Re: mhi resume failure on reboot with 6.13-rc2

From: Manivannan Sadhasivam
Date: Wed Jan 08 2025 - 07:49:29 EST


On Thu, Dec 19, 2024 at 09:36:32AM +0100, Johan Hovold wrote:
> On Thu, Dec 19, 2024 at 12:05:55AM +0530, Manivannan Sadhasivam wrote:
> > On Wed, Dec 18, 2024 at 03:26:38PM +0100, Johan Hovold wrote:
> > > On Wed, Dec 18, 2024 at 07:39:10PM +0530, Manivannan Sadhasivam wrote:
> > > > On Wed, Dec 18, 2024 at 02:55:02PM +0100, Johan Hovold wrote:
>
> > > > > But that's not going to happen as that reset is what is currently
> > > > > causing the deadlock and which would simply be skipped if you switch to
> > > > > pci_try_reset_function().
> > > > >
> > > >
> > > > mhi_pci_runtime_resume() will queue the recovery_work() and return.
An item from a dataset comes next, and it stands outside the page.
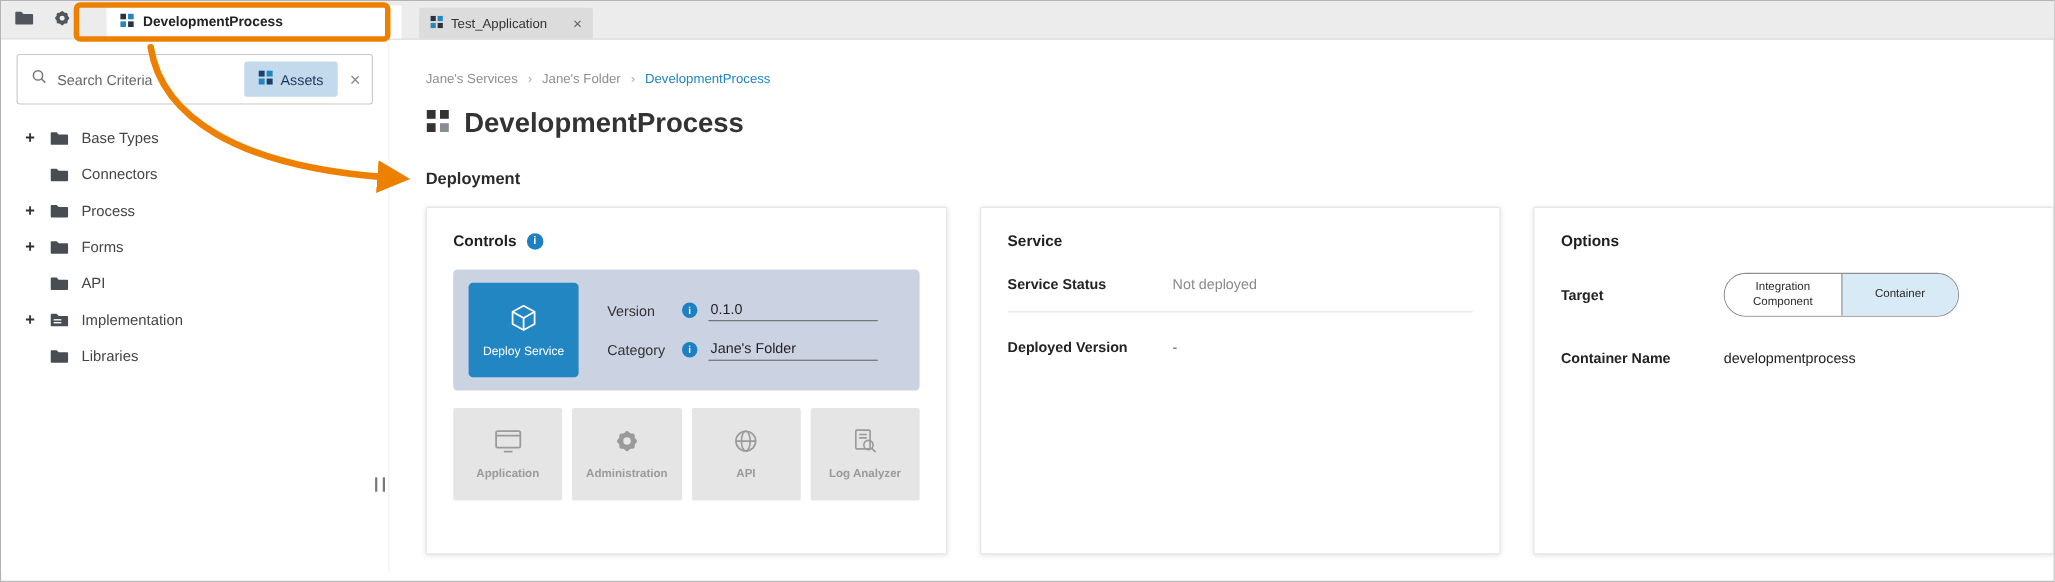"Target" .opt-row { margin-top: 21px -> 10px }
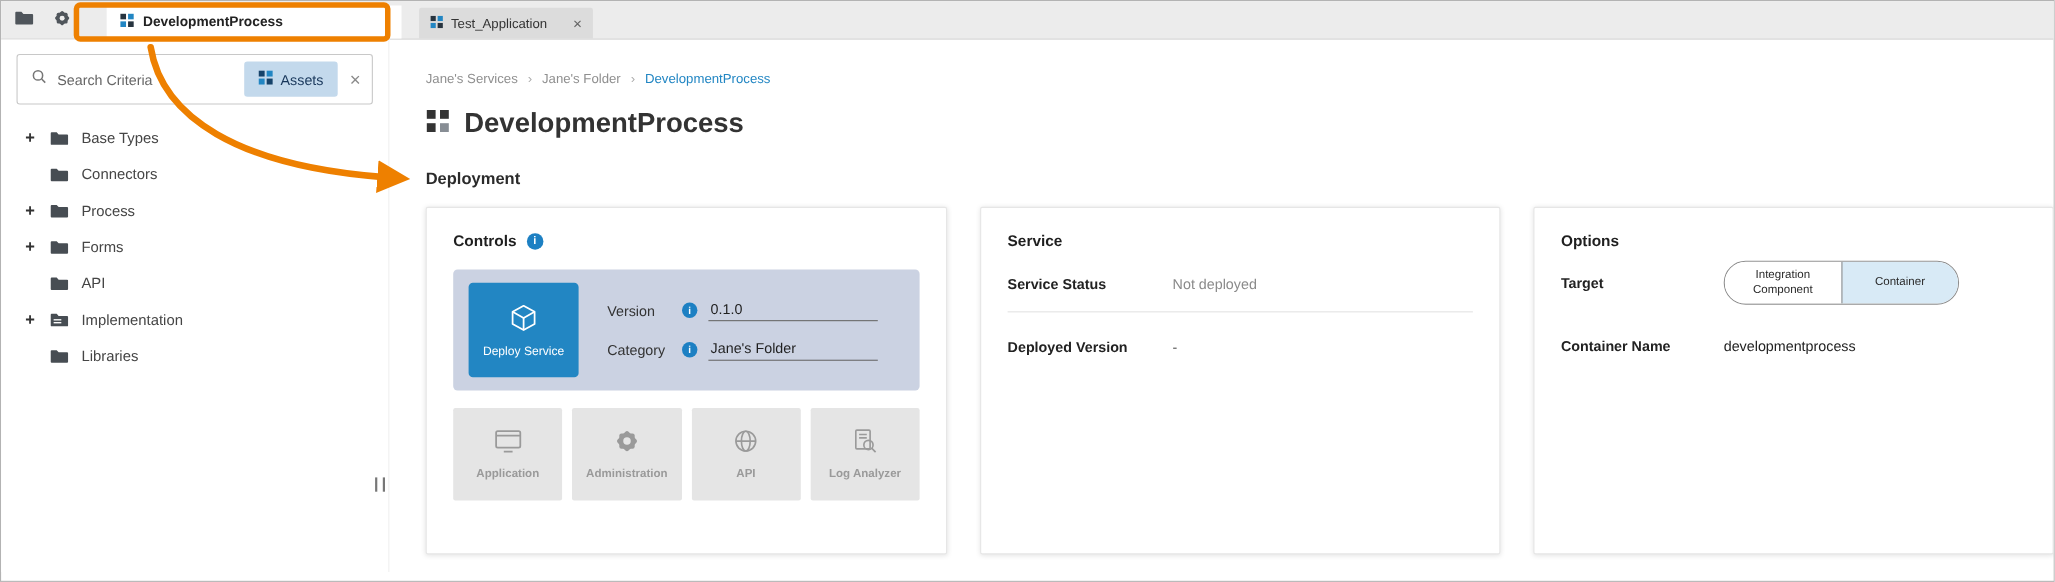"Application" .action-btn { justify-content: center -> none }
So I was
> > > > hoping that by the time pci_try_reset_function() is called, the lock would be
> > > > available.
> > >
> > > We can't rely on luck with timings, and this is the very reason for the
> > > deadlock I'm currently seeing (i.e. the recovery thread is still running
> > > when another thread grabs the lock and waits for the recovery thread to
> > > finish).
> > >
> > > Perhaps the recovery work should be done synchronously in the resume
> > > handler to avoid such issues.
> >
> > Synchronously? How can that help when the recovery_work() cannot acquire the
> > lock?
>
> During system suspend, pm core waits for any on-going runtime resume
> operations to complete before taking the device lock and suspending the
> device.
>

Right, but mhi_pci_runtime_resume() is also called from mhi_pci_resume(). So we
cannot safely carry out the recovery_work() synchronously without the
pci_try_reset_function() change.

> Unfortunately, that's currently not the case during shutdown() where
> those operations are reversed, so that would indeed need to be addressed
> first.
>
> But what the driver is currently doing looks highly questionable as it
> returns success when it failed to resume the device (after scheduling
> the asynchronous recovery work).
>

I completely agree and this goes against what PM core expects. IMO we need
two fixes, one uses pci_try_reset_function() and another recovers the device
synchronously from mhi_pci_runtime_resume() and passes the return value to PM
core.

Will post the patches.

- Mani

--
மணிவண்ணன் சதாசிவம்